— ABOUT THIS TASK —
Where a line of the material includes the string "Service", copy that line.

— TASK INPUT —

━━━━━━━━

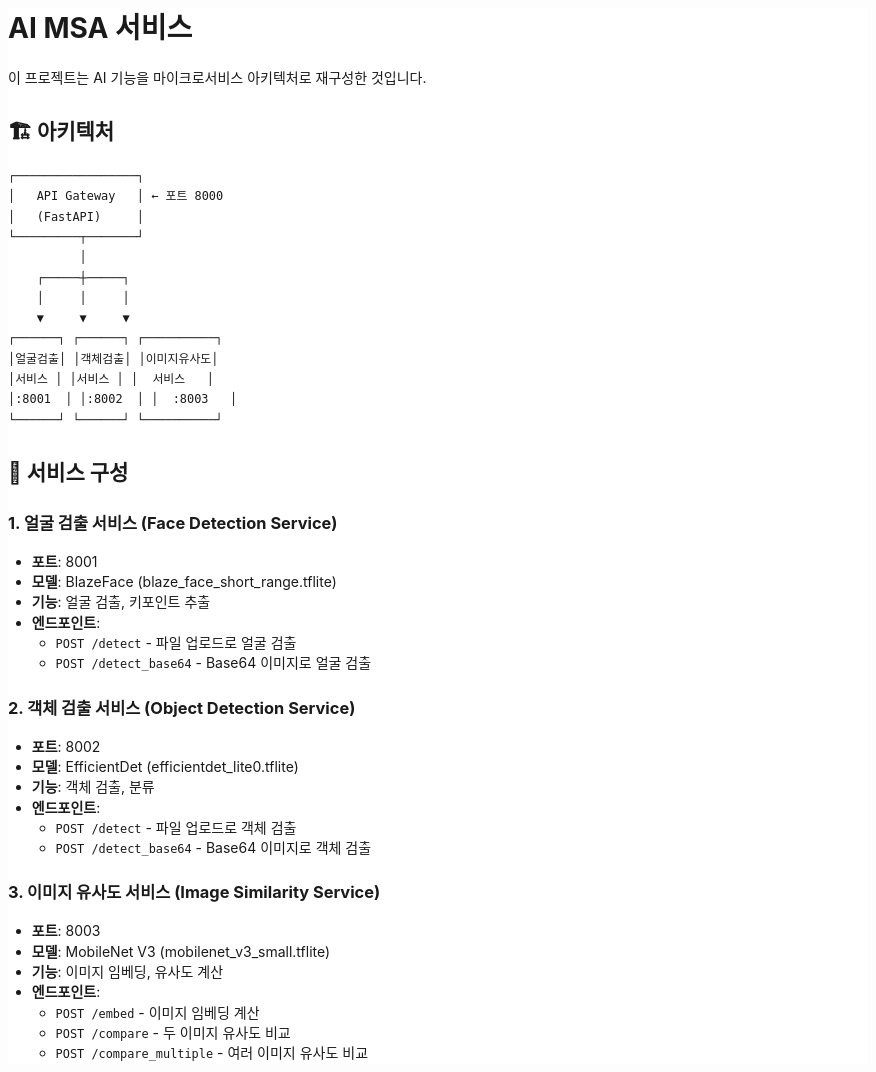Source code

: # AI MSA 서비스

이 프로젝트는 AI 기능을 마이크로서비스 아키텍처로 재구성한 것입니다.

## 🏗️ 아키텍처

```
┌─────────────────┐
│   API Gateway   │ ← 포트 8000
│   (FastAPI)     │
└─────────┬───────┘
          │
    ┌─────┼─────┐
    │     │     │
    ▼     ▼     ▼
┌──────┐ ┌──────┐ ┌──────────┐
│얼굴검출│ │객체검출│ │이미지유사도│
│서비스 │ │서비스 │ │  서비스   │
│:8001  │ │:8002  │ │  :8003   │
└──────┘ └──────┘ └──────────┘
```

## 🚀 서비스 구성

### 1. 얼굴 검출 서비스 (Face Detection Service)
- **포트**: 8001
- **모델**: BlazeFace (blaze_face_short_range.tflite)
- **기능**: 얼굴 검출, 키포인트 추출
- **엔드포인트**:
  - `POST /detect` - 파일 업로드로 얼굴 검출
  - `POST /detect_base64` - Base64 이미지로 얼굴 검출

### 2. 객체 검출 서비스 (Object Detection Service)
- **포트**: 8002
- **모델**: EfficientDet (efficientdet_lite0.tflite)
- **기능**: 객체 검출, 분류
- **엔드포인트**:
  - `POST /detect` - 파일 업로드로 객체 검출
  - `POST /detect_base64` - Base64 이미지로 객체 검출

### 3. 이미지 유사도 서비스 (Image Similarity Service)
- **포트**: 8003
- **모델**: MobileNet V3 (mobilenet_v3_small.tflite)
- **기능**: 이미지 임베딩, 유사도 계산
- **엔드포인트**:
  - `POST /embed` - 이미지 임베딩 계산
  - `POST /compare` - 두 이미지 유사도 비교
  - `POST /compare_multiple` - 여러 이미지 유사도 비교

━━━━━━━━

— EXERCISE RESULT —
### 1. 얼굴 검출 서비스 (Face Detection Service)
### 2. 객체 검출 서비스 (Object Detection Service)
### 3. 이미지 유사도 서비스 (Image Similarity Service)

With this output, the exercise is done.